Herein lies the root of the problem: Nepalis are highly religious and spiritual people who live in constant fear and awe of their gods, their lineage deities, and the spirit of their dead ancestors. There is a strong belief that any transgression of the traditional ritual hierarchy based on caste would offend the supernatural powers, thereby causing death and destruction in the family and community.
Caste is so sacred that many Nepalis would rather go to jail or even die than flout certain caste rules and “invite” the terrible wrath of their gods or deceased relatives. For these fundamentalists, state laws and law enforcement hardly mean anything.
Why has there been a surge in attacks against the Dalits in recent years? Why don’t many police officers, administrators and judges take the caste discrimination issue seriously? Why do prime ministers and ministers and legislators turn a deaf ear to Dalit voices for change? Why have Dalit activists themselves not been very effective in defending their rights?

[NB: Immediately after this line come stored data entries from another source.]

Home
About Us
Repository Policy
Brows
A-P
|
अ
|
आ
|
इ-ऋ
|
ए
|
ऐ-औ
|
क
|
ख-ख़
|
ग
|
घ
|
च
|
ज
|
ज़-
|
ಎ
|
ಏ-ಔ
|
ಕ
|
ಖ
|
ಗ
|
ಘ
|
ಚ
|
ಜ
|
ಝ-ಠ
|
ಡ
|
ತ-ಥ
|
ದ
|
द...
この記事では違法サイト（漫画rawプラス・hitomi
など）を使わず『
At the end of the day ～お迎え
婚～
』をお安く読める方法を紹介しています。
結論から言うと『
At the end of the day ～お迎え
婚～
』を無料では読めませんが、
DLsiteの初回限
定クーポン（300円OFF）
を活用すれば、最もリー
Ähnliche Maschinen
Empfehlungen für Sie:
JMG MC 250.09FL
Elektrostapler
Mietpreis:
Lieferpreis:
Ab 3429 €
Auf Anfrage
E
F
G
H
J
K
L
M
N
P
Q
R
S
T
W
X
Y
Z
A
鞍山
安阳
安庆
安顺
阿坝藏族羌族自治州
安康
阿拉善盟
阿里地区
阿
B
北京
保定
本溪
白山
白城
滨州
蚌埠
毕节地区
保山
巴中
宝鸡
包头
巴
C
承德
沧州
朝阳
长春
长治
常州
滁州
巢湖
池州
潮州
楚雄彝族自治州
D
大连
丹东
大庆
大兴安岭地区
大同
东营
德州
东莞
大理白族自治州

All these questions can be answered with just two words: Religion and culture. There is a contradiction between state laws and religious/cultural laws. Today’s policemen and judges probably don’t need to be preached about universal human rights, but they also cannot deny their long-standing cultural and spiritual beliefs and practices of keeping their castes sacred.
If religio-cultural traditions have greatly ‘caste-ified’ our social psychology, how can those in legal and judicial power positions be immune from it? This is the crux of the problem that needs unpacking by all sides.
Problem with methodology?
I understand the sensitivities surrounding religion and culture in any country or society. I don’t know why the Amnesty report remained silent on these complex yet vital issues. However, I suspect part of the problem lies in the research methodology itself.

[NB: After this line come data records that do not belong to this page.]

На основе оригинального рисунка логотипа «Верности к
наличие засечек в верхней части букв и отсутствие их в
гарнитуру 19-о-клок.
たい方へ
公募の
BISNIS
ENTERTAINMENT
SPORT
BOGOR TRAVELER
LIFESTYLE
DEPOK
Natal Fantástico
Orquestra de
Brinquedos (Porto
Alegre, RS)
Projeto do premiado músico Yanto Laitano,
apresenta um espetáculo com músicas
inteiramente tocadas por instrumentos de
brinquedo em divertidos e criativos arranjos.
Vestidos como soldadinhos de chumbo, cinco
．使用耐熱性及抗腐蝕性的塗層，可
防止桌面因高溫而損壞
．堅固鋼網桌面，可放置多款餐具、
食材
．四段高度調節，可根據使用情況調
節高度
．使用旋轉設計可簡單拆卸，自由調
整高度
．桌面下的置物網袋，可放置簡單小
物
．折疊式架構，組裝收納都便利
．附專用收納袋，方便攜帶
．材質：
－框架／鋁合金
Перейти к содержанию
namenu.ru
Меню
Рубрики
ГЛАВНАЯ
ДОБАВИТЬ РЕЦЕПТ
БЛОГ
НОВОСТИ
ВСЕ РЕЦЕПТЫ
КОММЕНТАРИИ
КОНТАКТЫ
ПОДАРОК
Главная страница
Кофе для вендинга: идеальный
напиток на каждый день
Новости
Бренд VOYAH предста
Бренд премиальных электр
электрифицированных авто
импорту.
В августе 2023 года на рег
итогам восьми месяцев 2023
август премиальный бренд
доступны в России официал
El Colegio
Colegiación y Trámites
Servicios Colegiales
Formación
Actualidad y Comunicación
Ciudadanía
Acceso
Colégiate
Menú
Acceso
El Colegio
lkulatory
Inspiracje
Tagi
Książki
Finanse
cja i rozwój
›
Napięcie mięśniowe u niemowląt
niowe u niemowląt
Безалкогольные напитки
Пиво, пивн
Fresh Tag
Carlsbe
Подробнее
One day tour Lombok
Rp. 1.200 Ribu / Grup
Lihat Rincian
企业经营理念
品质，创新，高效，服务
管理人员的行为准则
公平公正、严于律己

If you want new insights into any topic, you must involve and work with the younger generation. During the report’s launch, I saw the same old faces of Dalit activists and lawyers. I don’t mean to undermine their ongoing and historical contribution, but the new and younger generation also deserves a voice.
The report was prepared with support from and consultation with Dalit non-governmental organisations that have long been commanded by the same old people. Moreover, they are usually connected to a political party, and upper-caste leaders invariably control every party. No wonder, mainstream Dalit discourse is still shy about putting religion and culture in the spotlight.
The report itself makes it amply clear that the Dalit movement thus far has been toothless and that there is a need for new ways of tackling the problem. However, to show a new direction for freedom fighters and organise a paradigm shift, international players must move beyond their usual consultation with the same old activists and groups and find new kids on the block. Talking directly with the ordinary Dalits instead of through mediation with established groups would make ground realities apparent.